**ASSIGNMENT**
Restate all of the entries exactly. Any picture in them should be skipped.

**RECORDS FOR THE TASK**
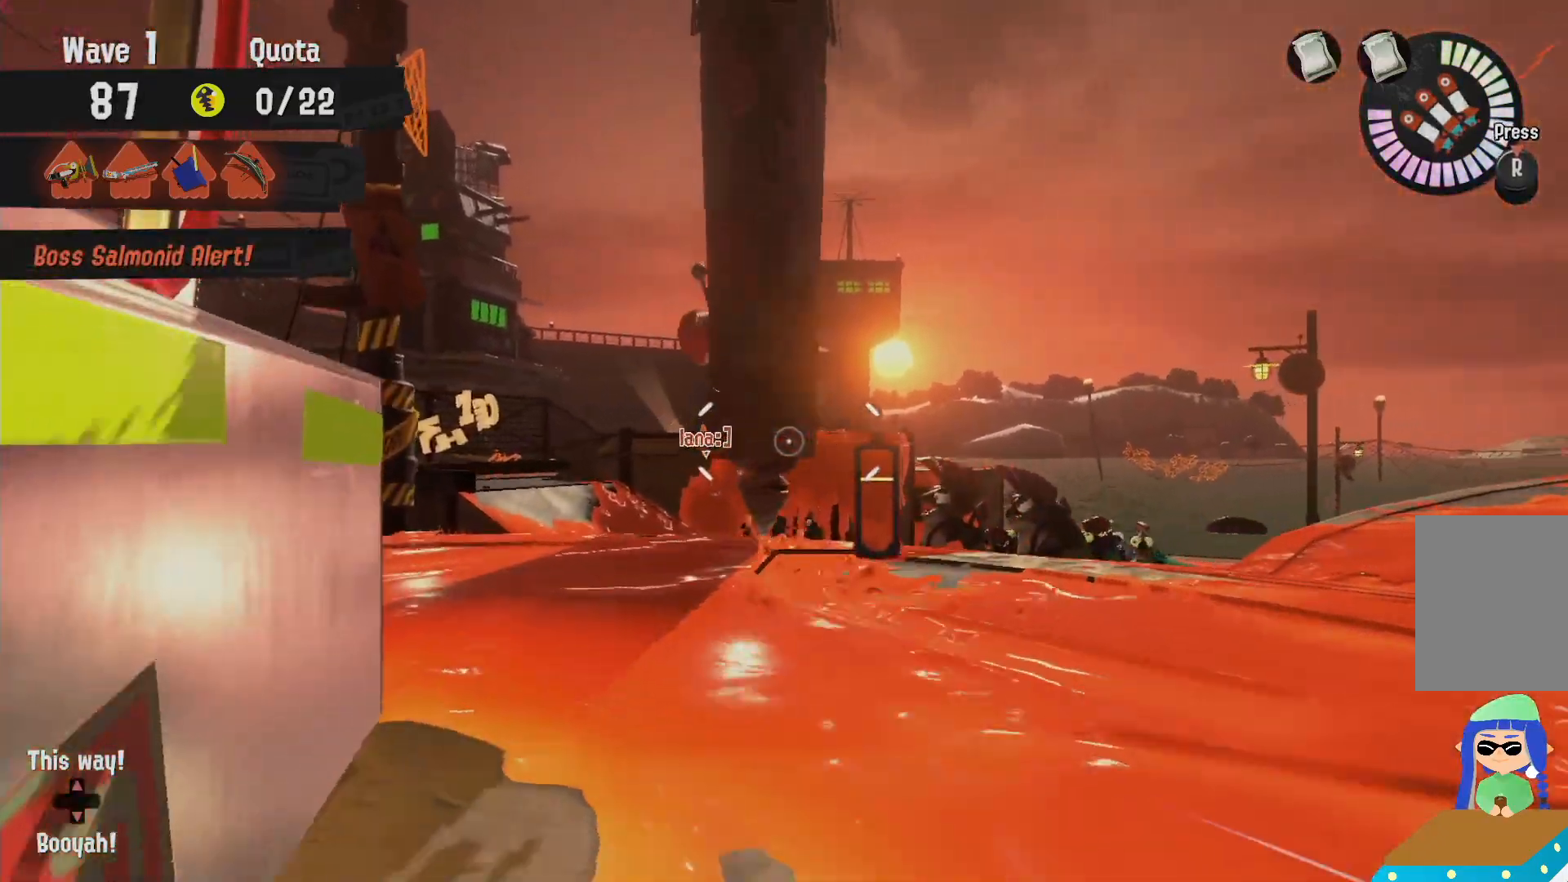
{"dt_ms": 500, "buttons": ["B", "R2"], "left_stick": "up", "right_stick": "center"}
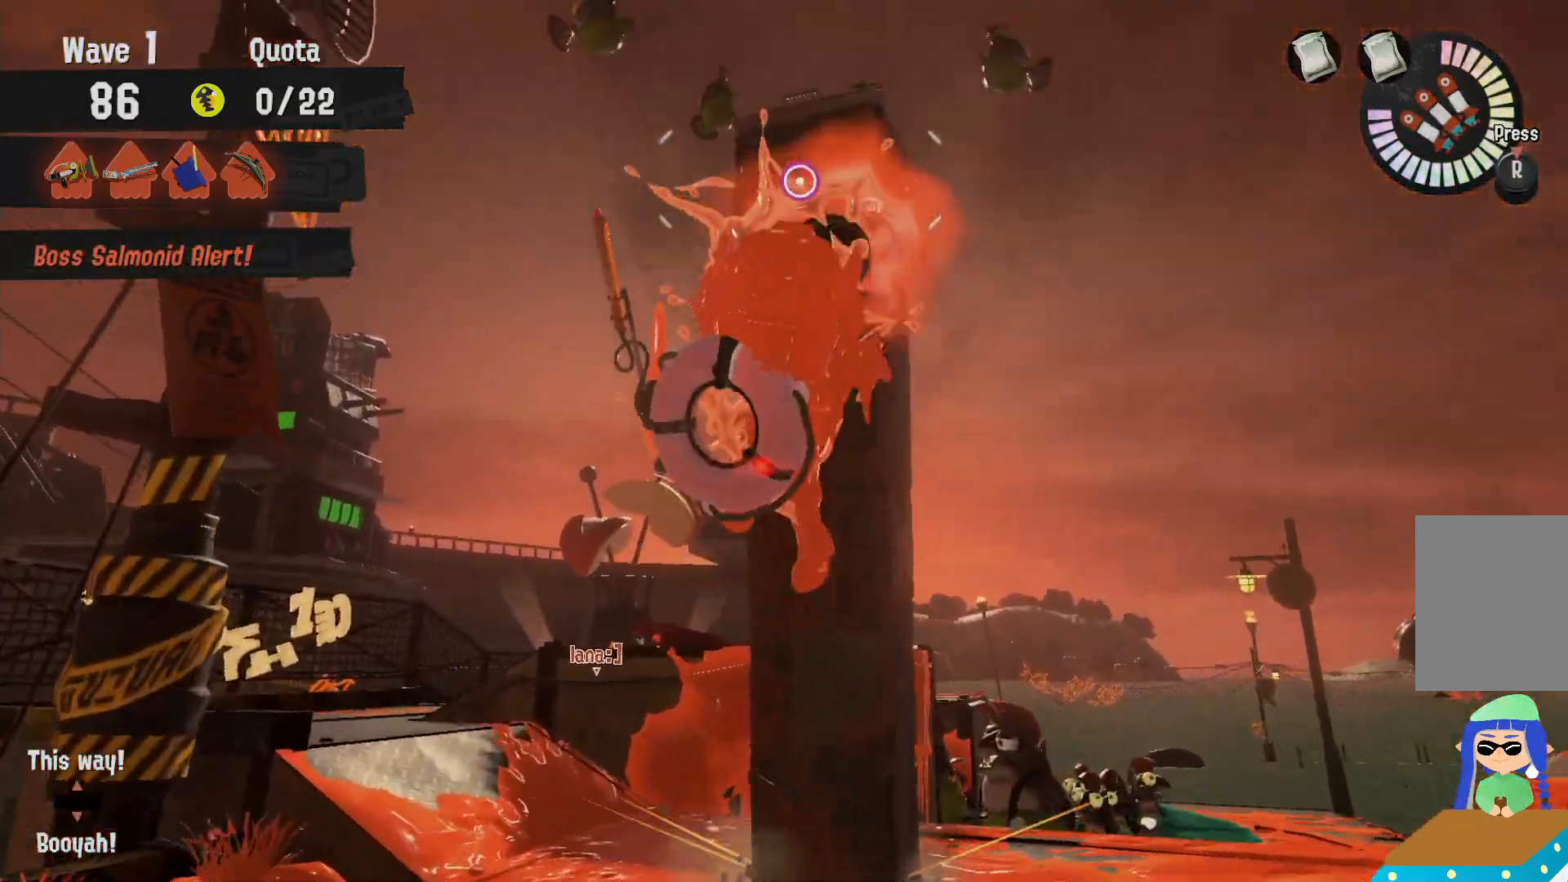
{"dt_ms": 500, "buttons": ["R2"], "left_stick": "up", "right_stick": "center", "events": [[33, "left_stick", "up-right"], [67, "B", "up"], [250, "left_stick", "up"]]}
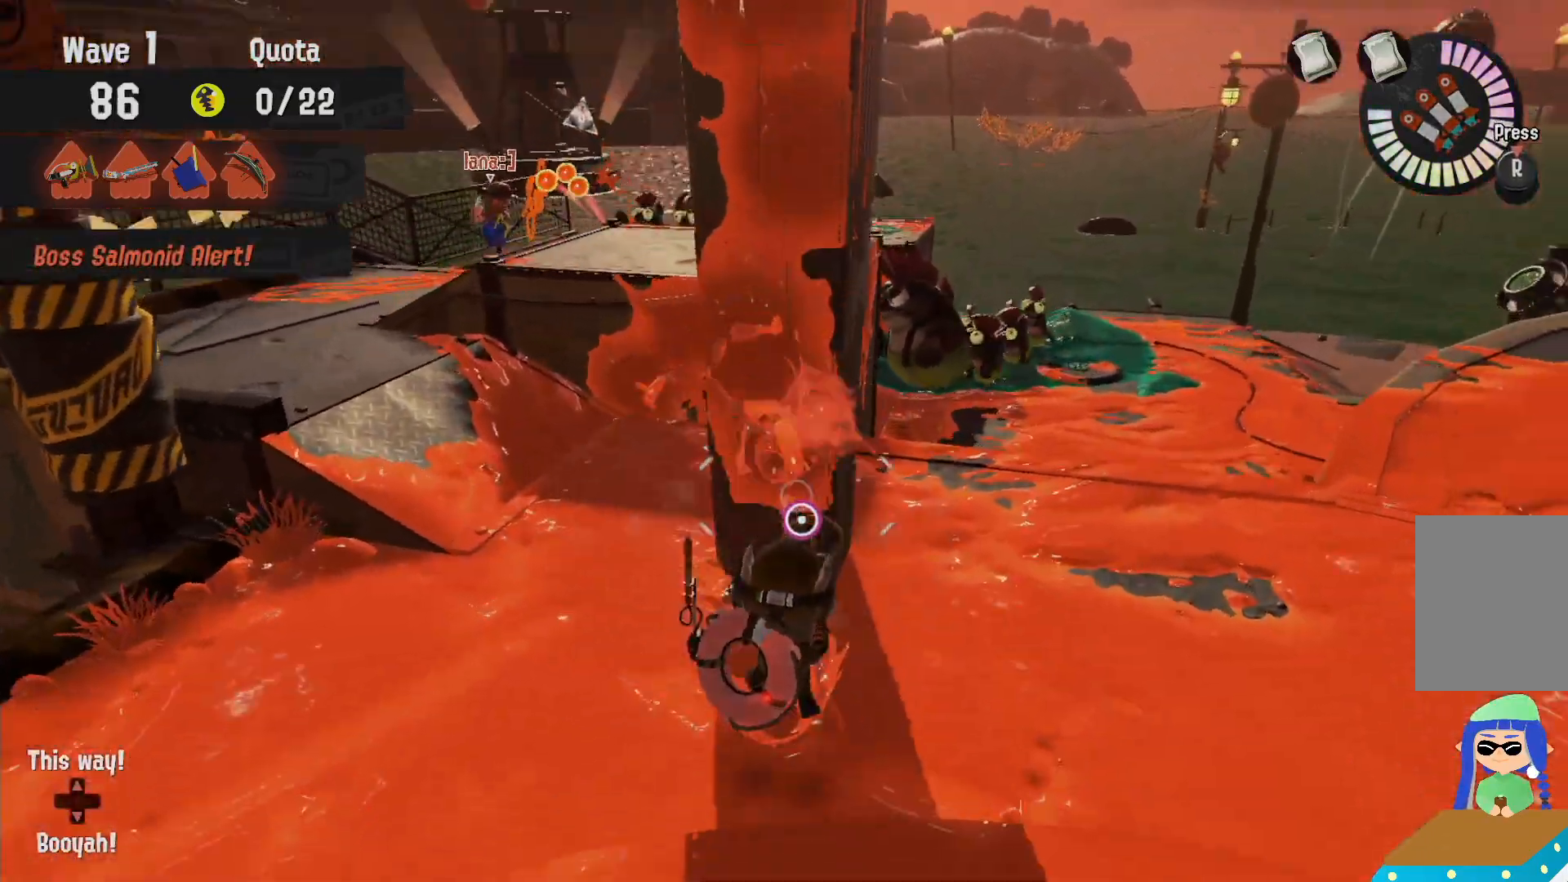
{"dt_ms": 1000, "buttons": ["B", "L2"], "left_stick": "up", "right_stick": "center"}
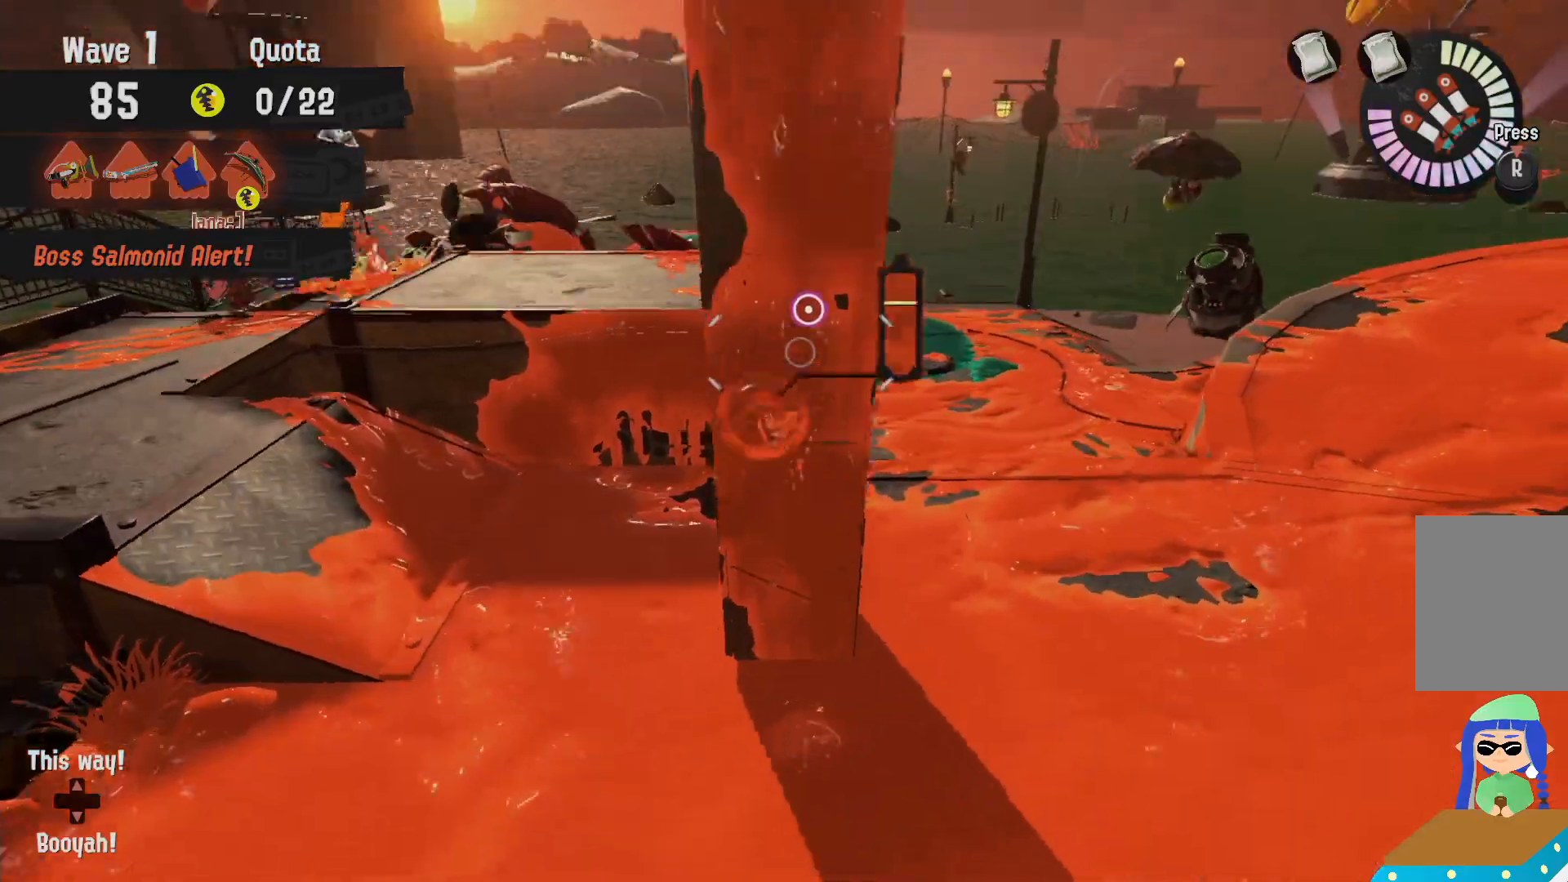
{"dt_ms": 500, "buttons": ["L2"], "left_stick": "up", "right_stick": "center", "events": [[317, "B", "up"]]}
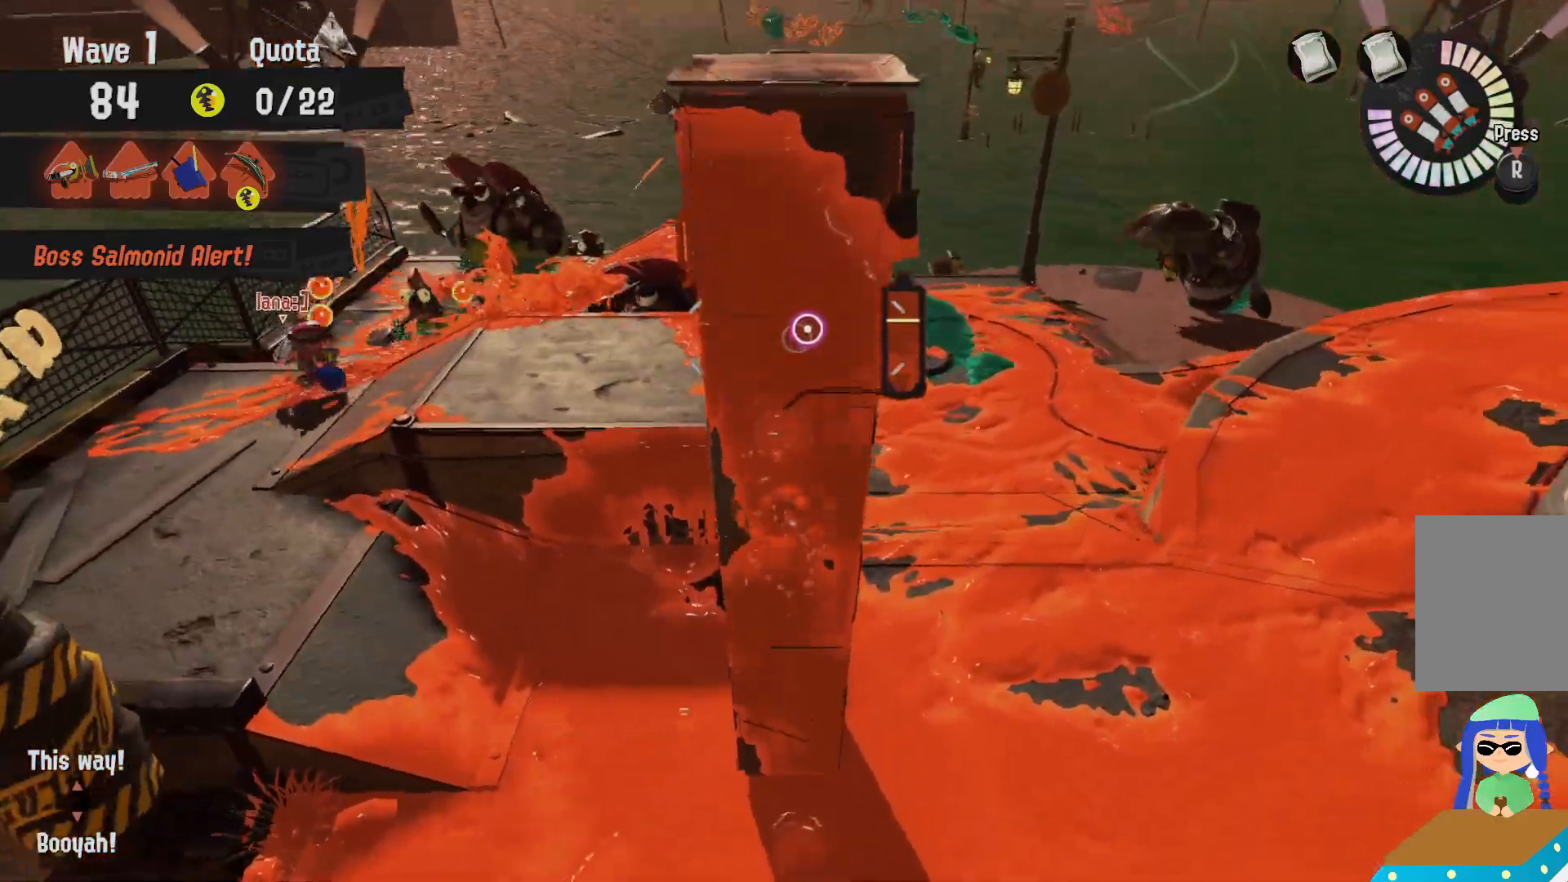
{"dt_ms": 1000, "buttons": ["R2"], "left_stick": "center", "right_stick": "center", "events": [[83, "right_stick", "down-right"], [167, "left_stick", "up-left"], [217, "right_stick", "center"], [283, "R2", "down"], [383, "L2", "up"], [683, "left_stick", "center"]]}
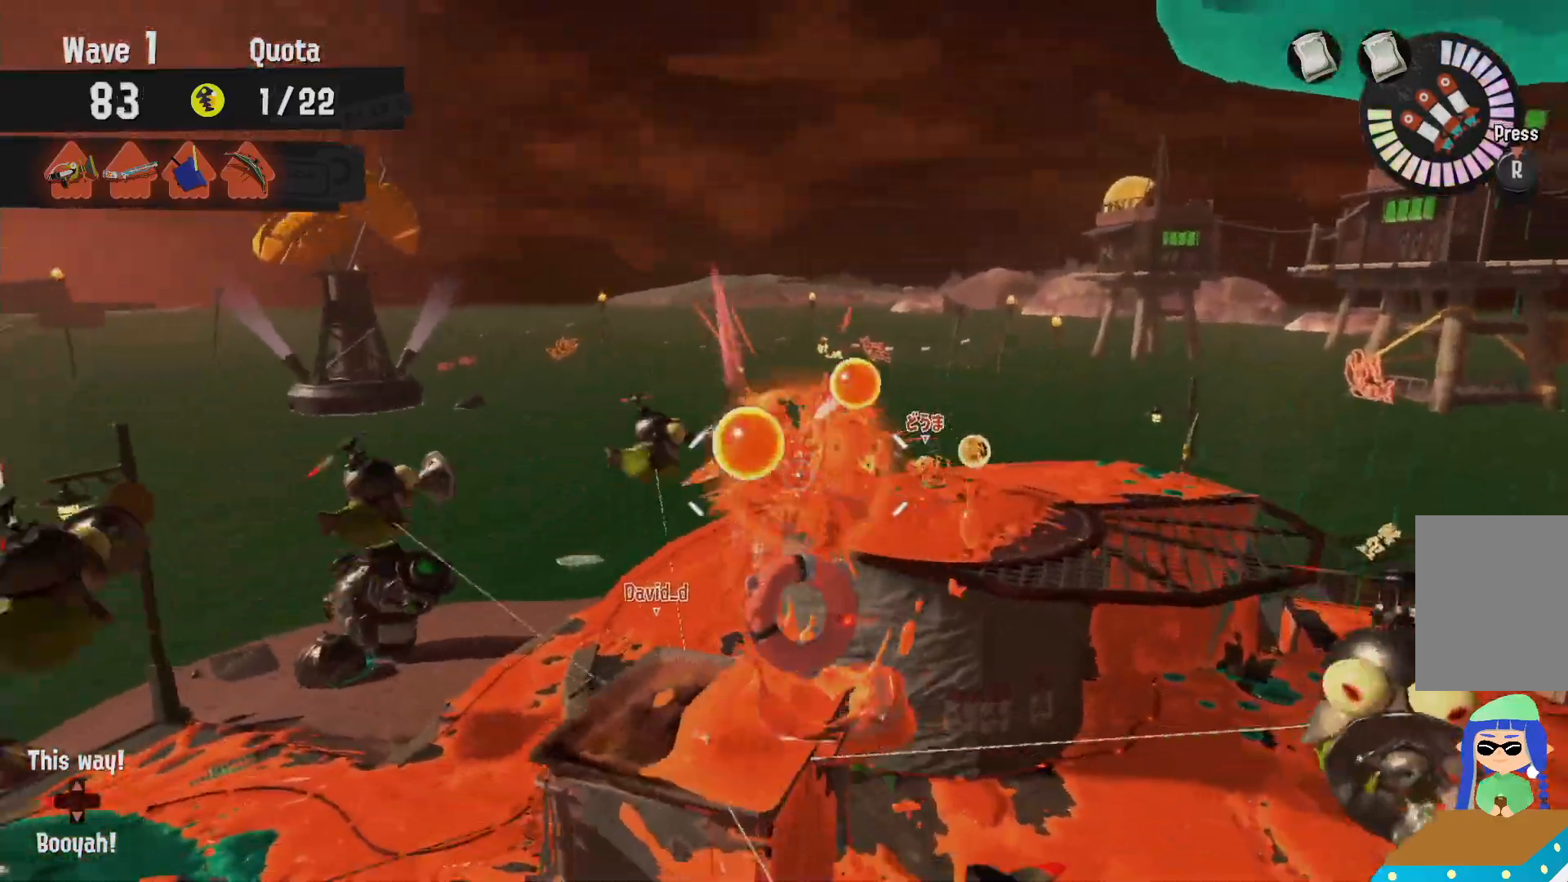
{"dt_ms": 1000, "buttons": ["R2"], "left_stick": "center", "right_stick": "center", "events": []}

**ANSWER TO THIS TASK**
{"dt_ms": 500, "buttons": ["B", "R2"], "left_stick": "up", "right_stick": "center"}
{"dt_ms": 500, "buttons": ["R2"], "left_stick": "up", "right_stick": "center", "events": [[33, "left_stick", "up-right"], [67, "B", "up"], [250, "left_stick", "up"]]}
{"dt_ms": 1000, "buttons": ["B", "L2"], "left_stick": "up", "right_stick": "center"}
{"dt_ms": 500, "buttons": ["L2"], "left_stick": "up", "right_stick": "center", "events": [[317, "B", "up"]]}
{"dt_ms": 1000, "buttons": ["R2"], "left_stick": "center", "right_stick": "center", "events": [[83, "right_stick", "down-right"], [167, "left_stick", "up-left"], [217, "right_stick", "center"], [283, "R2", "down"], [383, "L2", "up"], [683, "left_stick", "center"]]}
{"dt_ms": 1000, "buttons": ["R2"], "left_stick": "center", "right_stick": "center", "events": []}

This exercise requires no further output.